=== Tarefa 1 ===
Liste todas as pessoas às quais o trecho abaixo, sobre o governador Ibaneis Rocha e a PM do Distrito Federal, atribui a patente de coronel.

=== Trecho selecionado ===
O procurador-geral sugere a convocação do governador do Distrito Federal, Ibaneis Rocha, como testemunha pelo Supremo. Presume-se que o objetivo seria reforçar a acusação contra Torres. Após o 8 de janeiro, Rocha, em depoimento à PF, declarou “ter sido pego de surpresa com a viagem dele para os Estados Unidos”. O governador não é exatamente um santo na história. No fim das contas, foi ele quem permitiu a “contaminação ideológica” da PM, além de ter dado guarida política a golpistas.
“Todos vão se foder” se o golpe der errado, vaticinou Torres em uma reunião ministerial
Durante as investigações sobre os sete policiais acusados de omissão, a corporação escondeu do Supremo alguns papéis, mas Rocha manteve nos cargos a comandante da PM, a coronel Ana Paula Habka, e o corregedor-geral, Leonardo Siqueira dos Santos, ambos protagonistas da ocultação. Comenta-se em Brasília que Siqueira sairá em breve do posto. Para a sua vaga iria o coronel Juvenildo dos Santos Carneiro, autor de um parecer, em nome da corporação, que embasou, em junho de 2023, a recusa de entregar documentos à CPI do Congresso. A reportagem obteve uma cópia do parecer.
O governador também segurou no cargo por longo tempo a coronel Cíntia Castro. Em março daquele ano, a oficial foi considerada culpada pela corregedoria e, oito meses depois, pela CPI do Legislativo local. Acabou exonerada em 4 de fevereiro deste ano. Consta que é colaboradora de Renato Rocha, irmão do governador com planos de concorrer a uma vaga de deputado distrital. Castro mereceu destaque na investigação encerrada em dezembro pela PF. O delegado Raphael Soares Astini aponta “grandes falhas” na Secretaria de Segurança Pública, “em especial em seu sistema de inteligência”, e que elas “foram cruciais para o colapso da segurança pública durante os atos de 08 de janeiro”. Tudo isso, apesar de, constata Astini, a secretaria contar à época “com um grupo de autoridades altamente experientes, com amplo histórico em posições estratégicas de segurança pública”.

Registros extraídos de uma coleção
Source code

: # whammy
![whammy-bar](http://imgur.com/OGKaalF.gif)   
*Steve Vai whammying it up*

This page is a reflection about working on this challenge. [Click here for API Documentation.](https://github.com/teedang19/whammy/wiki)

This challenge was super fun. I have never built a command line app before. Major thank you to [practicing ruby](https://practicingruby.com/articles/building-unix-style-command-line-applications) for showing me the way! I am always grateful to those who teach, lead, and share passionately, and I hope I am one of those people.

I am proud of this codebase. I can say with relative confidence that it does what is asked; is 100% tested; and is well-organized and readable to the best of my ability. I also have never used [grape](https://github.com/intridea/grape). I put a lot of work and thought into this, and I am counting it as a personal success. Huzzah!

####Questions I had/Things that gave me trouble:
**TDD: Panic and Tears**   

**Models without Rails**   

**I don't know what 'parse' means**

--

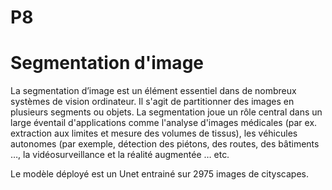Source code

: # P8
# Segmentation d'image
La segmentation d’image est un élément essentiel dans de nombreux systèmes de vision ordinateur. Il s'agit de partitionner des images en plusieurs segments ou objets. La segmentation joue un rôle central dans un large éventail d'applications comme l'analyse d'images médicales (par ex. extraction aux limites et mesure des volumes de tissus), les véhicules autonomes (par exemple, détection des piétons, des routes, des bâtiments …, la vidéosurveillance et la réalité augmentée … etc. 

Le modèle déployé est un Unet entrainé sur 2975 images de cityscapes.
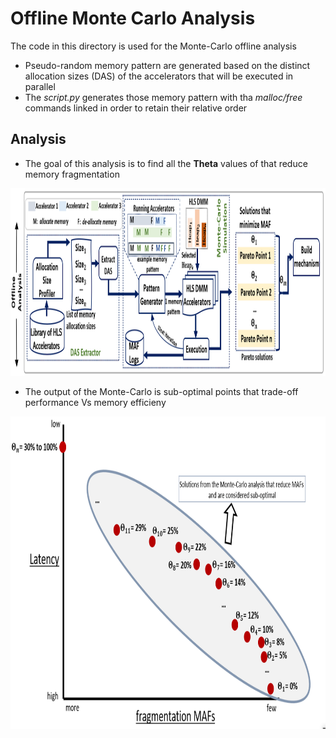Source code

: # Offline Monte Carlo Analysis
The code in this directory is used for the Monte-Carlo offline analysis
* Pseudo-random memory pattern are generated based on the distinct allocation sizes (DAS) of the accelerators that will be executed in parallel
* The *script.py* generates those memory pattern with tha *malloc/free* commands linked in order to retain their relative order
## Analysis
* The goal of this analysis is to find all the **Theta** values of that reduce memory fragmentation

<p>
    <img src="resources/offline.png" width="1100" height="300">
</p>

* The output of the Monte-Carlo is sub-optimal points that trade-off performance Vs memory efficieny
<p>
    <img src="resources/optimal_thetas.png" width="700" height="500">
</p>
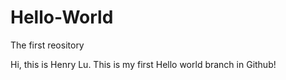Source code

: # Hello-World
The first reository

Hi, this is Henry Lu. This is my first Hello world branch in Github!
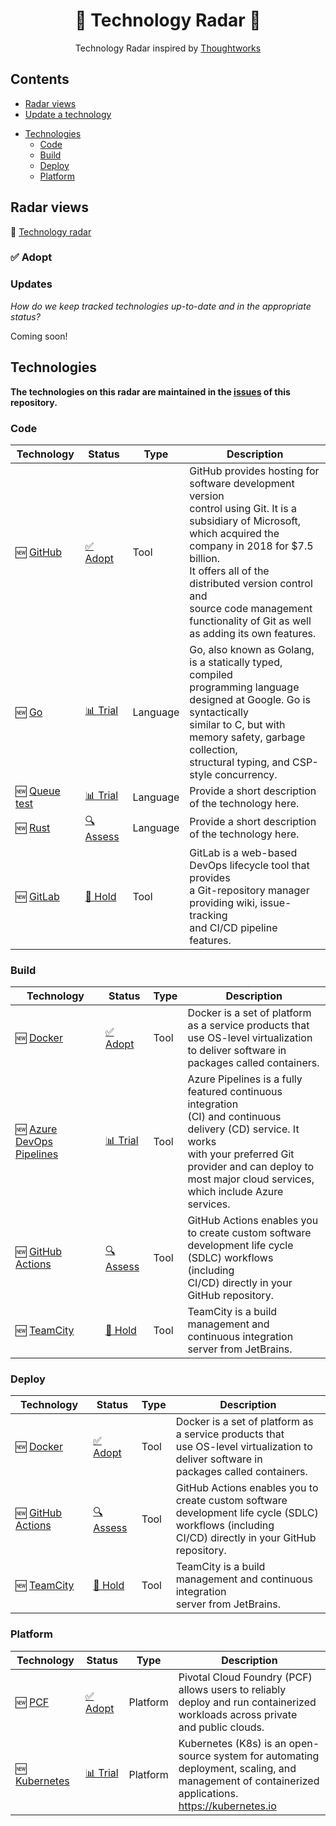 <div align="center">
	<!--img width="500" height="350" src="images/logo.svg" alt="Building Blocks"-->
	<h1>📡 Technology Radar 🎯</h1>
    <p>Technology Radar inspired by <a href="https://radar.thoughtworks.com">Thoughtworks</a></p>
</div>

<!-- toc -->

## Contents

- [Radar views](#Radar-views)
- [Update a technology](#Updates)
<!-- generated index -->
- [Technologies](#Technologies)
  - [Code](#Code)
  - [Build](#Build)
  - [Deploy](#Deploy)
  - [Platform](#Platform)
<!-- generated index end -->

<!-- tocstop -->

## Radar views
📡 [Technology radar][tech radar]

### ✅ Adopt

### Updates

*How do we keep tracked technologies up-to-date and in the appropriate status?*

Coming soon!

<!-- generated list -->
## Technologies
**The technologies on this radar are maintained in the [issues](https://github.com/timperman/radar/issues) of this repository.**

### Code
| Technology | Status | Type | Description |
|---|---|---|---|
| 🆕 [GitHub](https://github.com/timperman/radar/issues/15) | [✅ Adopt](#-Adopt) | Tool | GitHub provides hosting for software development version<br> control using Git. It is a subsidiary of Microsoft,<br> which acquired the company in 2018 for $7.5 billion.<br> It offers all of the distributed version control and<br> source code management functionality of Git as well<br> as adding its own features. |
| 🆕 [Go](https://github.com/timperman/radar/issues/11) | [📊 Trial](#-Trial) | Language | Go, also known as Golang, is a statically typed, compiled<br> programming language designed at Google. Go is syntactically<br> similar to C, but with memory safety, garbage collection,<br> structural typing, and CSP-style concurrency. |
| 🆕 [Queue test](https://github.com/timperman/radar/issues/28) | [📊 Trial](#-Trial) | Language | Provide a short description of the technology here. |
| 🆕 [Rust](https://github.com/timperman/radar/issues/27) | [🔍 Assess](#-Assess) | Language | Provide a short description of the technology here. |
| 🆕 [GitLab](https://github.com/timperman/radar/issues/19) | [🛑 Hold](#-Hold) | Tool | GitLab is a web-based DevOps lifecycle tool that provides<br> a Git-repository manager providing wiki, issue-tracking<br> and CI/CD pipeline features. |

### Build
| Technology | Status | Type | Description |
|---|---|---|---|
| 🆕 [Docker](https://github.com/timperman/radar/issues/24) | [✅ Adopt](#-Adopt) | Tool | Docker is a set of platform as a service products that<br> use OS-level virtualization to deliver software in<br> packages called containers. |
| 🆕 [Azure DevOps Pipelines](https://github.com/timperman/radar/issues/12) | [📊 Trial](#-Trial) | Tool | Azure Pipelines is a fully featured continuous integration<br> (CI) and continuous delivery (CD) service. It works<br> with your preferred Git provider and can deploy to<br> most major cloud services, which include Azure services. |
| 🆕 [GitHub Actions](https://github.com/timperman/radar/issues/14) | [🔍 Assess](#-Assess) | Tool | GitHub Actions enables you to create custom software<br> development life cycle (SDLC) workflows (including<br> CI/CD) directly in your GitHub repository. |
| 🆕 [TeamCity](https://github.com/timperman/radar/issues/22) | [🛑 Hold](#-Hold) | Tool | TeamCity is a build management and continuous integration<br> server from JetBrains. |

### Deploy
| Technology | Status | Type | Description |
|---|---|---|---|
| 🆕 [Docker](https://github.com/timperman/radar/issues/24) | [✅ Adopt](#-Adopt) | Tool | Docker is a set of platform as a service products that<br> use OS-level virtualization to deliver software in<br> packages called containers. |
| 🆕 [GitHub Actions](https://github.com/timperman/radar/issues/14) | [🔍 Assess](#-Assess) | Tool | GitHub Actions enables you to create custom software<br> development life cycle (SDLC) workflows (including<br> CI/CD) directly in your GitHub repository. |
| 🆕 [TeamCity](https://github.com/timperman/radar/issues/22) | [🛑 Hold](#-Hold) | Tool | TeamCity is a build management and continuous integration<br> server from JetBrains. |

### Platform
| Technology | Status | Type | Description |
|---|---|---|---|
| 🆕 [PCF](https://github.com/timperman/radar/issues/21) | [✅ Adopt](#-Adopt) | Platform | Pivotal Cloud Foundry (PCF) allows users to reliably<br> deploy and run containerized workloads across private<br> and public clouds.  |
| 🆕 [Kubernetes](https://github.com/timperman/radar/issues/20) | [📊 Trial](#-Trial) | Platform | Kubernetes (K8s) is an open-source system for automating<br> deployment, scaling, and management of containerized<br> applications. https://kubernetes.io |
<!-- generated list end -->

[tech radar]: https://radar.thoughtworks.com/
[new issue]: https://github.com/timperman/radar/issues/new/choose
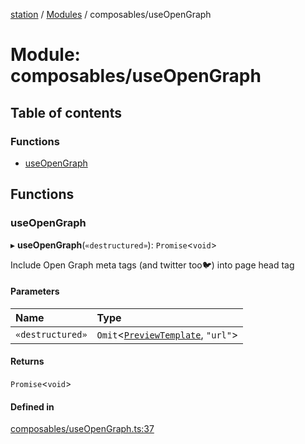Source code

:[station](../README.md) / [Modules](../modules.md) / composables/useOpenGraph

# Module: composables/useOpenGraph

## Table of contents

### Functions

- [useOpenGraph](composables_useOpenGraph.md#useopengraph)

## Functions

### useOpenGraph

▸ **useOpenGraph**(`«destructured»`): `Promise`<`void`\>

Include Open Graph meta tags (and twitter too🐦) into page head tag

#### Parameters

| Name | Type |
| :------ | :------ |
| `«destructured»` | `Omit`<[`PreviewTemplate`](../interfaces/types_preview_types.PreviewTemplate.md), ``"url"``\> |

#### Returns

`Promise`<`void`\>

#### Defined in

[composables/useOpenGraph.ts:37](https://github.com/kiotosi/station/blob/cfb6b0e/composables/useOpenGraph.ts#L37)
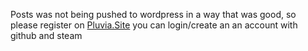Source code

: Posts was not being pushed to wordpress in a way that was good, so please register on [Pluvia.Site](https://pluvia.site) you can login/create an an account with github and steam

=== Tarefa 2 ===
Converta em lista numerada as linhas dos registros, começando pela linha que contém "Vs memory efficieny" e seguindo até a linha que contém "### Updates", incluindo as duas. Omita as linhas em branco e deixe as imagens de fora.

=== Resposta do exercício 1 ===
- Ana Paula Habka
- Juvenildo dos Santos Carneiro
- Cíntia Castro

=== Resposta do exercício 2 ===
1. * The output of the Monte-Carlo is sub-optimal points that trade-off performance Vs memory efficieny
2. <p>
3.     <img src="resources/optimal_thetas.png" width="700" height="500">
4. </p>
5. Source code
6. : # Hello-World
7. The first reository
8. Hi, this is Henry Lu. This is my first Hello world branch in Github!
9.  <div align="center">
10. 	<!--img width="500" height="350" src="images/logo.svg" alt="Building Blocks"-->
11. 	<h1>📡 Technology Radar 🎯</h1>
12.     <p>Technology Radar inspired by <a href="https://radar.thoughtworks.com">Thoughtworks</a></p>
13. </div>
14. <!-- toc -->
15. ## Contents
16. - [Radar views](#Radar-views)
17. - [Update a technology](#Updates)
18. <!-- generated index -->
19. - [Technologies](#Technologies)
20.   - [Code](#Code)
21.   - [Build](#Build)
22.   - [Deploy](#Deploy)
23.   - [Platform](#Platform)
24. <!-- generated index end -->
25. <!-- tocstop -->
26. ## Radar views
27. 📡 [Technology radar][tech radar]
28. ### ✅ Adopt
29. ### Updates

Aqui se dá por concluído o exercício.